By Adam Pagnucco.
I hear something like the following from more than a few people in every election season.
I really hate all the mail coming from these politicians. And I hate their emails too. And then the Facebook ads. I swear, if these politicians don’t stop bugging me, I am not voting for any of them!
All political pros understand that the above sentiment is not shared by most voters. Voter contact works, whether it’s through TV, mail, digital, door knocking, phone calls or preferably all of the above. If voter contact did not work, an awful lot of political vendors would be unemployed! But voters who just want to be left alone do exist and some of them live in this county. How do I know this?
Because they are the people who voted for Peter James for county executive.
James, a tech entrepreneur from Gaithersburg, got into the executive race in March after incumbent Marc Elrich, businessman David Blair and Council Member Hans Riemer had been campaigning for months. (I worked for Blair’s campaign.) His platform began with this sentence: “As county executive, Peter will implement robotics and automation that will keep our streets and public spaces beautiful at a lower cost.”
What would MCGEO President Gino Renne think of a MoCo candidate wanting to replace his members with robots?
A snapshot of James’s now defunct home page from the Internet Archive.

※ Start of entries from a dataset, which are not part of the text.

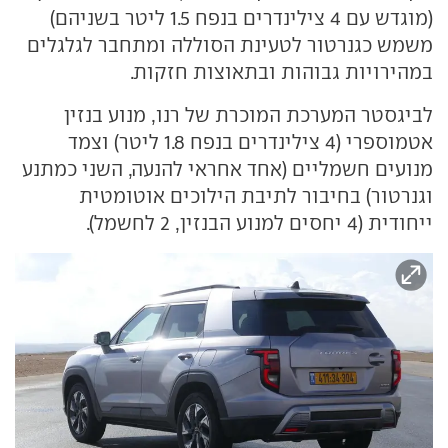
(מוגדש עם 4 צילינדרים בנפח 1.5 ליטר בשניהם)
משמש כגנרטור לטעינת הסוללה ומתחבר לגלגלים
במהירויות גבוהות ובתאוצות חזקות.
לביגסטר המערכת המוכרת של רנו, מנוע בנזין
אטמוספרי (4 צילינדרים בנפח 1.8 ליטר) וצמד
מנועים חשמליים (אחד אחראי להנעה, השני כמתנע
וגנרטור) בחיבור לתיבת הילוכים אוטומטית
ייחודית (4 יחסים למנוע הבנזין, 2 לחשמל).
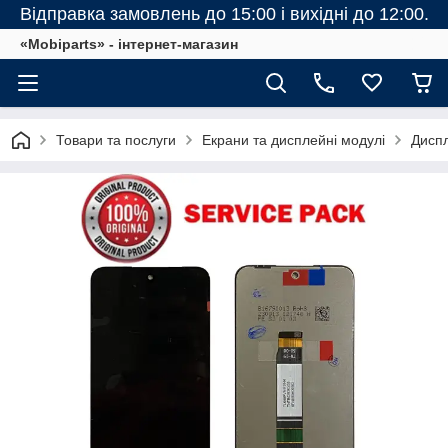
Відправка замовлень до 15:00 і вихідні до 12:00.
«Mobiparts» - інтернет-магазин
Товари та послуги
Екрани та дисплейні модулі
Диспл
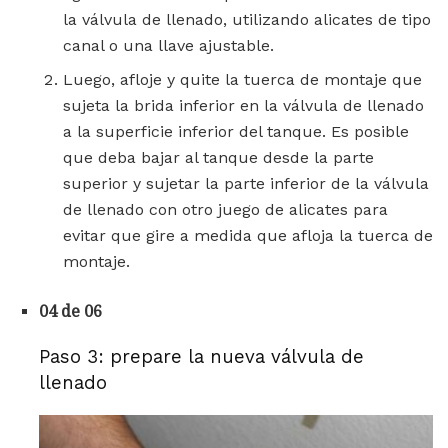
la válvula de llenado, utilizando alicates de tipo
canal o una llave ajustable.
Luego, afloje y quite la tuerca de montaje que
sujeta la brida inferior en la válvula de llenado
a la superficie inferior del tanque. Es posible
que deba bajar al tanque desde la parte
superior y sujetar la parte inferior de la válvula
de llenado con otro juego de alicates para
evitar que gire a medida que afloja la tuerca de
montaje.
04 de 06
Paso 3: prepare la nueva válvula de
llenado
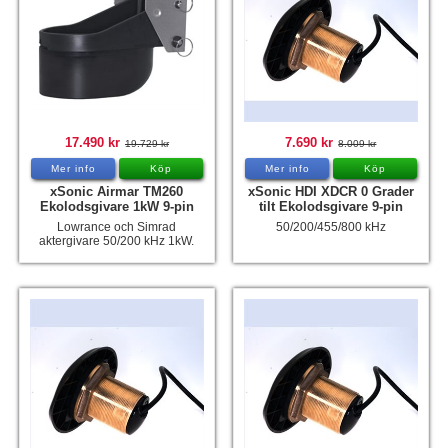
17.490 kr
7.690 kr
19.729 kr
8.009 kr
Mer info
Köp
Mer info
Köp
xSonic Airmar TM260
xSonic HDI XDCR 0 Grader
Ekolodsgivare 1kW 9-pin
tilt Ekolodsgivare 9-pin
Lowrance och Simrad
50/200/455/800 kHz
aktergivare 50/200 kHz 1kW.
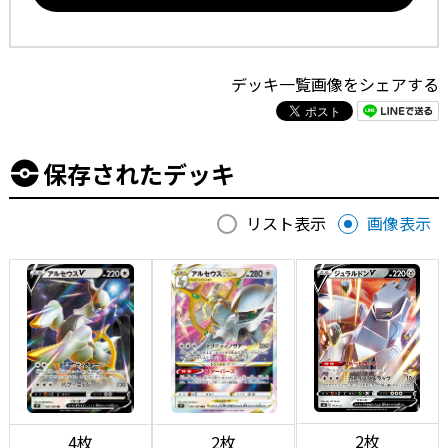
デッキ一覧画像をシェアする
保存されたデッキ
リスト表示
画像表示
2枚
4枚
2枚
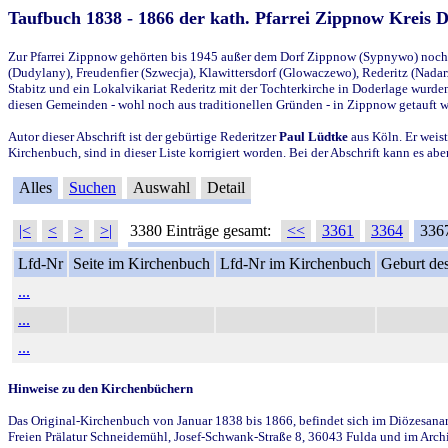
Taufbuch 1838 - 1866 der kath. Pfarrei Zippnow Kreis 
Zur Pfarrei Zippnow gehörten bis 1945 außer dem Dorf Zippnow (Sypnywo) noch d
(Dudylany), Freudenfier (Szwecja), Klawittersdorf (Glowaczewo), Rederitz (Nadarz
Stabitz und ein Lokalvikariat Rederitz mit der Tochterkirche in Doderlage wurd
diesen Gemeinden - wohl noch aus traditionellen Gründen - in Zippnow getauft 
Autor dieser Abschrift ist der gebürtige Rederitzer
Paul Lüdtke
aus Köln. Er weist
Kirchenbuch, sind in dieser Liste korrigiert worden. Bei der Abschrift kann es 
Alles
Suchen
Auswahl
Detail
|<
<
>
>|
3380 Einträge gesamt:
<<
3361
3364
336
Lfd-Nr
Seite im Kirchenbuch
Lfd-Nr im Kirchenbuch
Geburt des
...
...
...
Hinweise zu den Kirchenbüchern
Das Original-Kirchenbuch von Januar 1838 bis 1866, befindet sich im Diözesanarch
Freien Prälatur Schneidemühl, Josef-Schwank-Straße 8, 36043 Fulda und im Archi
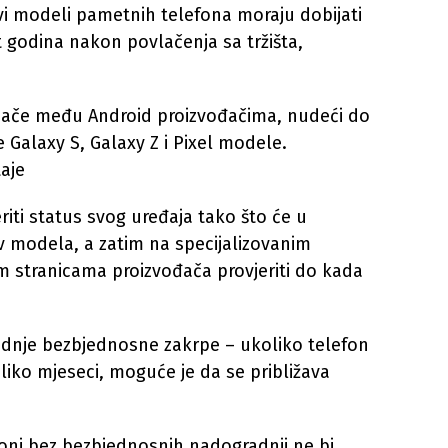
vi modeli pametnih telefona moraju dobijati
t godina nakon povlačenja sa tržišta,
jače među Android proizvođačima, nudeći do
Galaxy S, Galaxy Z i Pixel modele.
aje
iti status svog uređaja tako što će u
 modela, a zatim na specijalizovanim
im stranicama proizvođača provjeriti do kada
ednje bezbjednosne zakrpe – ukoliko telefon
liko mjeseci, moguće je da se približava
foni bez bezbjednosnih nadogradnji ne bi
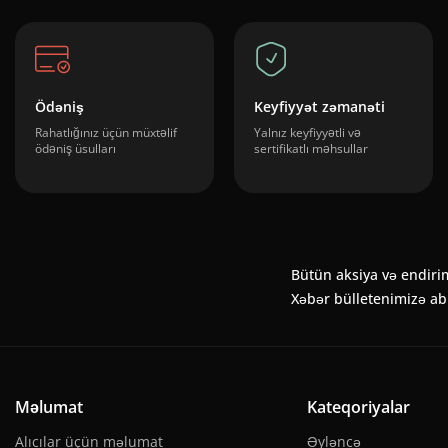
Ödəniş
Keyfiyyət zəmanəti
Rahatlığınız üçün müxtəlif
Yalnız keyfiyyətli və
ödəniş üsulları
sertifikatlı məhsullar
Bütün aksiya və endiri
Xəbər bülletenimizə a
Məlumat
Kateqoriyalar
Alıcılar üçün məlumat
Əyləncə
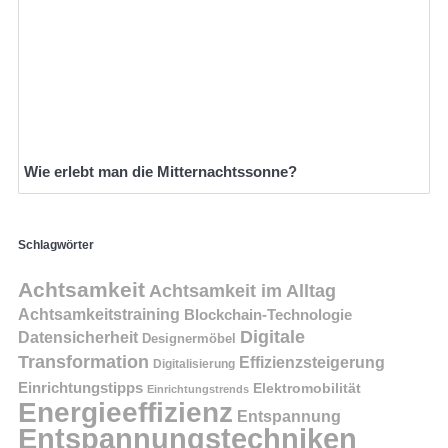
Wie erlebt man die Mitternachtssonne?
Schlagwörter
Achtsamkeit
Achtsamkeit im Alltag
Achtsamkeitstraining
Blockchain-Technologie
Digitale
Datensicherheit
Designermöbel
Transformation
Effizienzsteigerung
Digitalisierung
Einrichtungstipps
Elektromobilität
Einrichtungstrends
Energieeffizienz
Entspannung
Entspannungstechniken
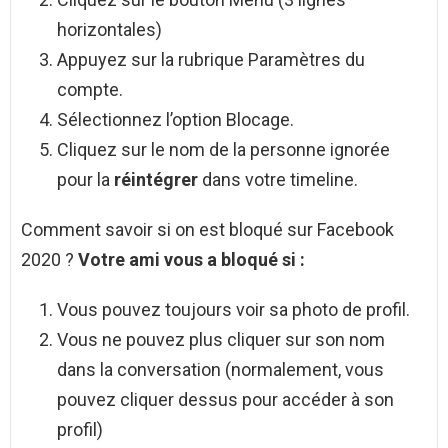
horizontales)
Appuyez sur la rubrique Paramètres du
compte.
Sélectionnez l’option Blocage.
Cliquez sur le nom de la personne ignorée
pour la
réintégrer
dans votre timeline.
Comment savoir si on est bloqué sur Facebook
2020 ?
Votre ami vous a
bloqué si
:
Vous pouvez toujours voir sa photo de profil.
Vous ne pouvez plus cliquer sur son nom
dans la conversation (normalement, vous
pouvez cliquer dessus pour accéder à son
profil)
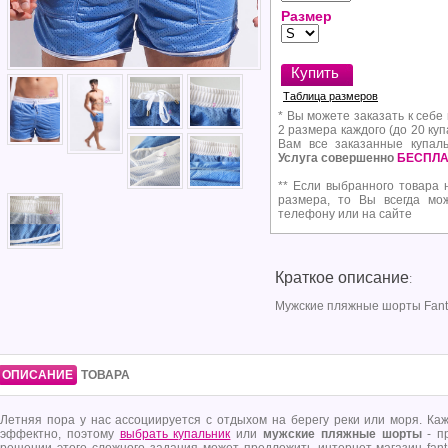
Размер
Таблица размеров
* Вы можете заказать к себе
2 размера каждого (до 20 куп
Вам все заказанные купал
Услуга совершенно
БЕСПЛА
** Если выбранного товара 
размера, то Вы всегда мо
телефону или на сайте
Краткое описание
:
Мужские пляжные шорты Fant
ОПИСАНИЕ
ТОВАРА
Летняя пора у нас ассоциируется с отдыхом на берегу реки или моря. Ка
эффектно, поэтому
выбрать купальник
или
мужские пляжные шорты
- п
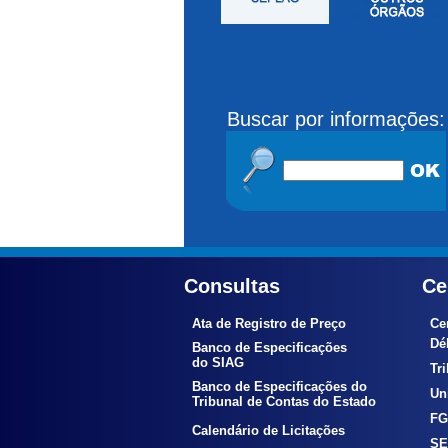
Buscar por informações:
Consultas
Ce
Ata de Registro de Preço
Ce
Déb
Banco de Especificações
do SIAG
Tr
Banco de Especificações do
Uni
Tribunal de Contas do Estado
FG
Calendário de Licitações
SE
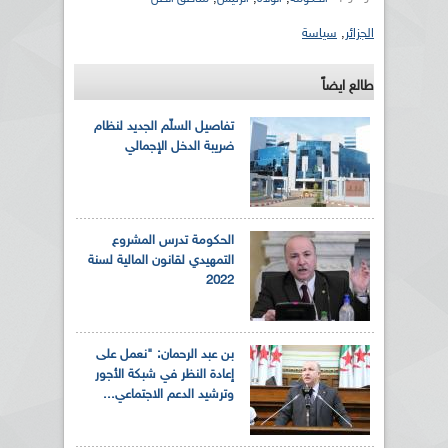
الجزائر
,
سياسة
طالع ايضاً
تفاصيل السلّم الجديد لنظام
ضريبة الدخل الإجمالي
الحكومة تدرس المشروع
التمهيدي لقانون المالية لسنة
2022
بن عبد الرحمان : "نعمل على
إعادة النظر في شبكة الأجور
وترشيد الدعم الاجتماعي...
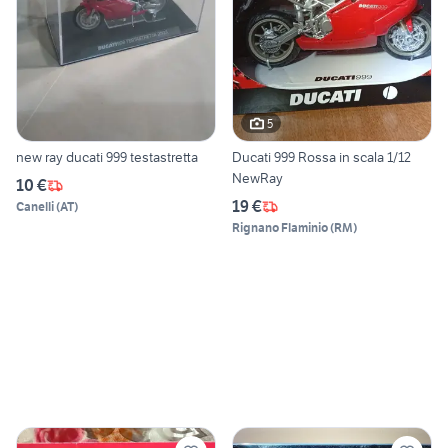
5
new ray ducati 999 testastretta
Ducati 999 Rossa in scala 1/12
NewRay
10 €
19 €
Canelli
(
AT
)
Rignano Flaminio
(
RM
)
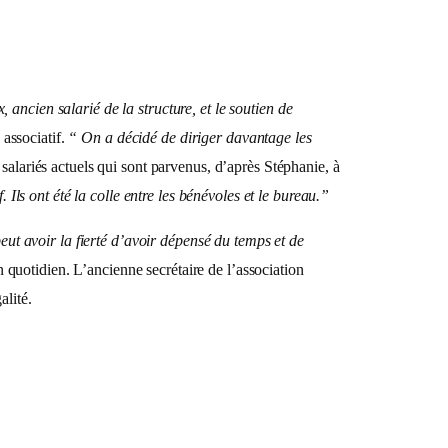
ancien salarié de la structure, et le soutien de
associatif.
“ On a décidé de diriger davantage les
salariés actuels qui sont parvenus, d’après Stéphanie, à
 Ils ont été la colle entre les bénévoles et le bureau.”
eut avoir la fierté d’avoir dépensé du temps et de
n quotidien. L’ancienne secrétaire de l’association
alité.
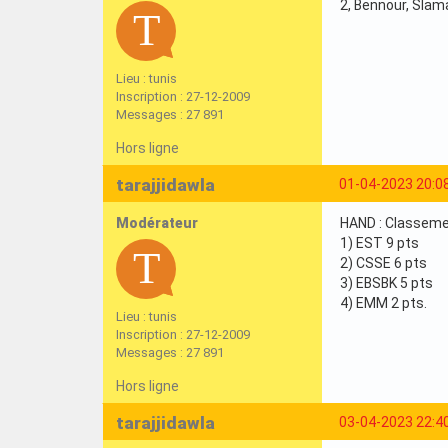
2, Bennour, Slam
Lieu : tunis
Inscription : 27-12-2009
Messages : 27 891
Hors ligne
tarajjidawla
01-04-2023 20:0
Modérateur
HAND : Classemen
1) EST 9 pts
2) CSSE 6 pts
3) EBSBK 5 pts
4) EMM 2 pts.
Lieu : tunis
Inscription : 27-12-2009
Messages : 27 891
Hors ligne
tarajjidawla
03-04-2023 22:4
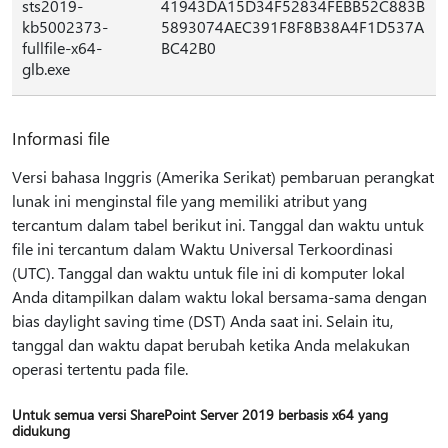
sts2019-
41943DA15D34F52834FEBB52C883B
kb5002373-
5893074AEC391F8F8B38A4F1D537A
fullfile-x64-
BC42B0
glb.exe
Informasi file
Versi bahasa Inggris (Amerika Serikat) pembaruan perangkat
lunak ini menginstal file yang memiliki atribut yang
tercantum dalam tabel berikut ini. Tanggal dan waktu untuk
file ini tercantum dalam Waktu Universal Terkoordinasi
(UTC). Tanggal dan waktu untuk file ini di komputer lokal
Anda ditampilkan dalam waktu lokal bersama-sama dengan
bias daylight saving time (DST) Anda saat ini. Selain itu,
tanggal dan waktu dapat berubah ketika Anda melakukan
operasi tertentu pada file.
Untuk semua versi SharePoint Server 2019 berbasis x64 yang
didukung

James had no endorsements and filed affidavits with the State Board of Elections stating that “we do not intend to receive contributions or make expenditures in the cumulative amount of $1,000 or more.” That means he raised and spent either zero or almost zero money. He had no shot to win against three opponents who had real campaigns. And yet, James received 2,429 votes in the primary, or 1.7% of the votes cast. That would have been enough to decide a race that came down to 32 votes. Why did these people vote for James?
One clue comes from the cast vote data that I have been crunching lately. Cast vote data does not identify individual voters, but it does reveal which candidates were selected by the same voters. In other words, we can use it to correlate James’s votes with votes for other candidates around the county. And here is a fact:
Voters who supported James were much more likely to support other candidates who had no chance to win.
Consider the chart below, which shows who James voters voted for in the council at-large primary.
The top three vote-getters were Laurie-Anne Sayles, Brandy Brooks and Dana Gassaway. Sayles was the leader of the non-incumbents among all voters but Brooks squandered her campaign funds and Gassaway had no shot at all. James voters would not have elected Will Jawando or Gabe Albornoz, incumbents with solid fundraising and lots of endorsements.
Now look at the table below, which shows some of the other candidates that James voters were supporting. None of these candidates had the endorsements or resources to win. But James voters liked them.
For James voters, the less name recognition, the less money, and the fewer endorsements a candidate had, the more they seemed to like it. (Sayles was the exception to this rule.) These were the voters who actually followed through on the oft-said, but seldom-honored promise to reward candidates who leave them alone and punish candidates who pester them. These may be the weirdest Democrats in MoCo, but they are out there and they vote.
So to all couch potato candidates, these are your voters. They may only be two percent of the primary electorate. But if you raise no money, send no mail and engage in no campaign activity of any kind, these folks will be with you to the end!